Task prompt:
Duplicate the stretch of records from the line containing "scientific name: Coprinellus micaceus" through the line containing "common name: Wild oat", copying every line without changes.

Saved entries
○ ○ ○ ○

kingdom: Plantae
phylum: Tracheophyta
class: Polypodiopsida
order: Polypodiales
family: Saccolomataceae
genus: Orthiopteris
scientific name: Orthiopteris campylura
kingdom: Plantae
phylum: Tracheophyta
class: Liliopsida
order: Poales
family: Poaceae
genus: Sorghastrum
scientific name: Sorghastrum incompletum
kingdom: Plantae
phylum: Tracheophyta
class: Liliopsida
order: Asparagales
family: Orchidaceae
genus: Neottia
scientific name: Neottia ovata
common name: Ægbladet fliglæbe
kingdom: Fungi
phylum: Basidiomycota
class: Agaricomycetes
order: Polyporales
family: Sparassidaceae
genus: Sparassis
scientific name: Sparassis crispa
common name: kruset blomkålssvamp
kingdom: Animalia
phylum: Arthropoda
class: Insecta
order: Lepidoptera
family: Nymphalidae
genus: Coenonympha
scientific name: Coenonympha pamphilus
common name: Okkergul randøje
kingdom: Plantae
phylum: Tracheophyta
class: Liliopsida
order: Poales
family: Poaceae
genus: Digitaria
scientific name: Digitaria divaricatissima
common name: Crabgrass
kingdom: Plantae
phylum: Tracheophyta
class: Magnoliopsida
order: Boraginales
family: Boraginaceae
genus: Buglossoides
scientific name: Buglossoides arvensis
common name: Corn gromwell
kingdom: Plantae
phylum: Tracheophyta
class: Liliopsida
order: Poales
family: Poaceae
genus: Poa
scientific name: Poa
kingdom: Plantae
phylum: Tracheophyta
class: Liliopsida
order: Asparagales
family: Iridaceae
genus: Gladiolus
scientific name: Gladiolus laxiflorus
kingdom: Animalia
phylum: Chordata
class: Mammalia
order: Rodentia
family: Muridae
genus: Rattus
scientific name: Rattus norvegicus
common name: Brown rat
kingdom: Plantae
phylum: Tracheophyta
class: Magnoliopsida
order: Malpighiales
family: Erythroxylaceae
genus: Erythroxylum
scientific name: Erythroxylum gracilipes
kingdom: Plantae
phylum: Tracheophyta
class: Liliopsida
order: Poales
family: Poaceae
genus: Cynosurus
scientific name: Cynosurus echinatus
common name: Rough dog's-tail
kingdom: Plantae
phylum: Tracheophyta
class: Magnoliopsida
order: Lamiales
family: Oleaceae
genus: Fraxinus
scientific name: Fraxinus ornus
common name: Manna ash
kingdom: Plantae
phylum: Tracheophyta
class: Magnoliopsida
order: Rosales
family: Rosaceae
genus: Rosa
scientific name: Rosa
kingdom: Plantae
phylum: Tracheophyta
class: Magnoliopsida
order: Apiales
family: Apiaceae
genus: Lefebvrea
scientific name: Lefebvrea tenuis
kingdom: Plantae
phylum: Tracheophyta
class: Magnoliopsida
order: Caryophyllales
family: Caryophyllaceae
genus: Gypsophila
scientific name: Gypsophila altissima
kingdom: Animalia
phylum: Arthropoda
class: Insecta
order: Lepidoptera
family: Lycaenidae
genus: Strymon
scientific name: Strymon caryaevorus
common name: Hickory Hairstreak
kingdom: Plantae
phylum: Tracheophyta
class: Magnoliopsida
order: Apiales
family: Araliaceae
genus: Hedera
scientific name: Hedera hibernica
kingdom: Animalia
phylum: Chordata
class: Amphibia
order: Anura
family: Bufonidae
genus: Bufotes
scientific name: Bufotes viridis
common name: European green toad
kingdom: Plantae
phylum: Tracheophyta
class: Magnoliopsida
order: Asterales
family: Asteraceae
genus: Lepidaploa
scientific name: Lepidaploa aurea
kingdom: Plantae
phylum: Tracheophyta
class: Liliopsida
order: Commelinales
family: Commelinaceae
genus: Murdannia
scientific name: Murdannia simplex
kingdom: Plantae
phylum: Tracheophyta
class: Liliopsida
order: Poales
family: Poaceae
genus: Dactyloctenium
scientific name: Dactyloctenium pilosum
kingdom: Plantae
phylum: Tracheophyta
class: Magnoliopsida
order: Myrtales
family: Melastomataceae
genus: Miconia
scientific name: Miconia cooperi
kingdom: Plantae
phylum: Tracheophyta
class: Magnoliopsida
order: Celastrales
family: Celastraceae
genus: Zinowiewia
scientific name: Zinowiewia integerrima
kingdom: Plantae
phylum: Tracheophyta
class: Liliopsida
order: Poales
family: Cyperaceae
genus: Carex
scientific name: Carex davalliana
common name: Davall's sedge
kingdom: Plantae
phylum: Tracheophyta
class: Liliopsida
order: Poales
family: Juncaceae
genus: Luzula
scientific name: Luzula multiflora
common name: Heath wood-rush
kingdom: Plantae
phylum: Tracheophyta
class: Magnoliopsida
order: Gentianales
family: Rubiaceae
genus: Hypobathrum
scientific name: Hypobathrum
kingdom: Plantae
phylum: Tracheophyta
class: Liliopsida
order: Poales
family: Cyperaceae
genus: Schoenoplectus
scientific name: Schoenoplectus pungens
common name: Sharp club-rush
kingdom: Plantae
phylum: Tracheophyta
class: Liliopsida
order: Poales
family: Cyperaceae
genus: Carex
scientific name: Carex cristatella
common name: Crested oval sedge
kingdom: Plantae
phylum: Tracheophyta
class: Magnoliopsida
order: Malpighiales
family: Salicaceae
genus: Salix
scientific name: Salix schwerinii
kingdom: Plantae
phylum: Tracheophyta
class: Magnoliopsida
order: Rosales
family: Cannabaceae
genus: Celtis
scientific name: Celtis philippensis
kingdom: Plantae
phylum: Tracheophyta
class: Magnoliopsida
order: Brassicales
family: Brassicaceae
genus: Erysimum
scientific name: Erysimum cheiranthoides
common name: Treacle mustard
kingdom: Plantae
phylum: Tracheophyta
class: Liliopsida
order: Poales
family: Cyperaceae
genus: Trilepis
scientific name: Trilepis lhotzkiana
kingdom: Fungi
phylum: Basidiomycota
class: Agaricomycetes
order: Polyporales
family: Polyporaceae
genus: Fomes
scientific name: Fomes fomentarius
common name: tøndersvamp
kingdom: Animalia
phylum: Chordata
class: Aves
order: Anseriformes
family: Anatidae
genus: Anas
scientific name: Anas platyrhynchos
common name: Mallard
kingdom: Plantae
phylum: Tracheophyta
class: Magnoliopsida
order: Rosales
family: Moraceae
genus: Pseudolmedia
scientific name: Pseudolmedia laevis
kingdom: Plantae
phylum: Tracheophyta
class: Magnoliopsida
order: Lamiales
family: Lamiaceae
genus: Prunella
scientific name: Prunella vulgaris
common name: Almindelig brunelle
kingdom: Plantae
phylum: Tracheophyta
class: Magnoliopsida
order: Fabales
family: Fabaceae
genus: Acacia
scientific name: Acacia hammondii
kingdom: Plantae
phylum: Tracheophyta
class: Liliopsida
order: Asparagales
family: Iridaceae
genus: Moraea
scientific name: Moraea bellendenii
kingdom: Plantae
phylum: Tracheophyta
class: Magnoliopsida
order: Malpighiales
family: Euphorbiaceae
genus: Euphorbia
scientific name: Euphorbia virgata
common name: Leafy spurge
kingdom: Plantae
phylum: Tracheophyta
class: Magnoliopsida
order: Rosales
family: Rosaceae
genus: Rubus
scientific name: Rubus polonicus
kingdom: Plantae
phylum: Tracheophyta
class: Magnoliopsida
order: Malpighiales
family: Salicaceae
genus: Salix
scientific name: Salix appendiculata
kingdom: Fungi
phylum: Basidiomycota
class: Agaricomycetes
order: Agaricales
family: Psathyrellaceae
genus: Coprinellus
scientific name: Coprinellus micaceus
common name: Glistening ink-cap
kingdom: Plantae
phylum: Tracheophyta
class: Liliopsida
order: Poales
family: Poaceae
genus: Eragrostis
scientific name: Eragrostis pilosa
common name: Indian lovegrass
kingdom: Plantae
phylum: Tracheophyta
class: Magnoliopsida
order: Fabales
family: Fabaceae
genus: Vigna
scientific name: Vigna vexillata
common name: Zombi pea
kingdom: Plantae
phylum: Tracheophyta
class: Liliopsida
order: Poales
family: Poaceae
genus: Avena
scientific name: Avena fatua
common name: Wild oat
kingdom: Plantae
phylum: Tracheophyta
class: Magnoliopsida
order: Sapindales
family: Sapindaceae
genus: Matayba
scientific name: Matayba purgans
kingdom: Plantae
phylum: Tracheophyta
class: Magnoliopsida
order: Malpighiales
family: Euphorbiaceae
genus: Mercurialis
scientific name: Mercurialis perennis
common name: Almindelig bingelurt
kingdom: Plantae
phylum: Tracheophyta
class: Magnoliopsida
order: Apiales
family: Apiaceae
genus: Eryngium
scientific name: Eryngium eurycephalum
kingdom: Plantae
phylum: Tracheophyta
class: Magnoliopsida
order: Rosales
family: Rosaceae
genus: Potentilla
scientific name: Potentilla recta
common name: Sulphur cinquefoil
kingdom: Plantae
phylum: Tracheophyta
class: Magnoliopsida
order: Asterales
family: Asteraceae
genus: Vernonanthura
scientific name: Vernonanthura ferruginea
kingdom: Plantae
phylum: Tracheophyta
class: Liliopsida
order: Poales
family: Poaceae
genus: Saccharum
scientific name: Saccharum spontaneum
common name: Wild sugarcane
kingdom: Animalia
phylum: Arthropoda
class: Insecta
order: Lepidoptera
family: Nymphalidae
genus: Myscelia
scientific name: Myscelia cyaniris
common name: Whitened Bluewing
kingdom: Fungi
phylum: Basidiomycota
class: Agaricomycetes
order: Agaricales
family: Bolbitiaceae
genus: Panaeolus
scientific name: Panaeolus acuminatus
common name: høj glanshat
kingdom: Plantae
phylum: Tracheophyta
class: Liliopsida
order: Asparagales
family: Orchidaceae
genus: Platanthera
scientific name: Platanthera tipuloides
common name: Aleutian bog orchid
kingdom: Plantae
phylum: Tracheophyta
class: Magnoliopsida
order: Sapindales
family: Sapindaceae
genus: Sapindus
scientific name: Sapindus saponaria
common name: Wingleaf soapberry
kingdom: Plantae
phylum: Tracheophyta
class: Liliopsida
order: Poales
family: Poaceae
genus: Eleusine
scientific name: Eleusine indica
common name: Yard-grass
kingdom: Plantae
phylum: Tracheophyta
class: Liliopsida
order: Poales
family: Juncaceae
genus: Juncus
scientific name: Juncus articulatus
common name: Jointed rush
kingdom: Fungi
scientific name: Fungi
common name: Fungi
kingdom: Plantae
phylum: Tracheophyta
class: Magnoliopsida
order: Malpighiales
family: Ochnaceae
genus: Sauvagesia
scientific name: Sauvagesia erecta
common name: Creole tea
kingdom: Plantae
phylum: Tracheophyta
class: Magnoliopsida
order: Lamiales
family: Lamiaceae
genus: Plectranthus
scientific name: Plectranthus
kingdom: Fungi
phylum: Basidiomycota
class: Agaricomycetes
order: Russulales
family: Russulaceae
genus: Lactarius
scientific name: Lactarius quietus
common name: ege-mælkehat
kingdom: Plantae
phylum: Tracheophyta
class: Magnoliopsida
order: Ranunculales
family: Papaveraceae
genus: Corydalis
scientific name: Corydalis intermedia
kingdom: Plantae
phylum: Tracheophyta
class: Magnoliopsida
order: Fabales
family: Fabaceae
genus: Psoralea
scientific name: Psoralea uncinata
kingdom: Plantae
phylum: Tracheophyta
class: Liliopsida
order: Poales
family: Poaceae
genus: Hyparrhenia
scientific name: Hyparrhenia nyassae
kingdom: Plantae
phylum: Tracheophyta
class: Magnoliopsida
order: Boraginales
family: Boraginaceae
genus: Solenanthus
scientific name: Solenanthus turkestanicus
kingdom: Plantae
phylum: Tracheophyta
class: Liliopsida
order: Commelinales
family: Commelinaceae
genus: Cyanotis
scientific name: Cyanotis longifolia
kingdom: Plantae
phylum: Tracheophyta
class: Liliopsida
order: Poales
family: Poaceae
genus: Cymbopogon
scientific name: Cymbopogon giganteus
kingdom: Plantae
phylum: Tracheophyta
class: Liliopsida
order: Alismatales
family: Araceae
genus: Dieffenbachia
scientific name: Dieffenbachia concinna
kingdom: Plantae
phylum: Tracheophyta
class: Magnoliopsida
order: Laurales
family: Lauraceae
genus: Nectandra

○ ○ ○ ○

Written response:
scientific name: Coprinellus micaceus
common name: Glistening ink-cap
kingdom: Plantae
phylum: Tracheophyta
class: Liliopsida
order: Poales
family: Poaceae
genus: Eragrostis
scientific name: Eragrostis pilosa
common name: Indian lovegrass
kingdom: Plantae
phylum: Tracheophyta
class: Magnoliopsida
order: Fabales
family: Fabaceae
genus: Vigna
scientific name: Vigna vexillata
common name: Zombi pea
kingdom: Plantae
phylum: Tracheophyta
class: Liliopsida
order: Poales
family: Poaceae
genus: Avena
scientific name: Avena fatua
common name: Wild oat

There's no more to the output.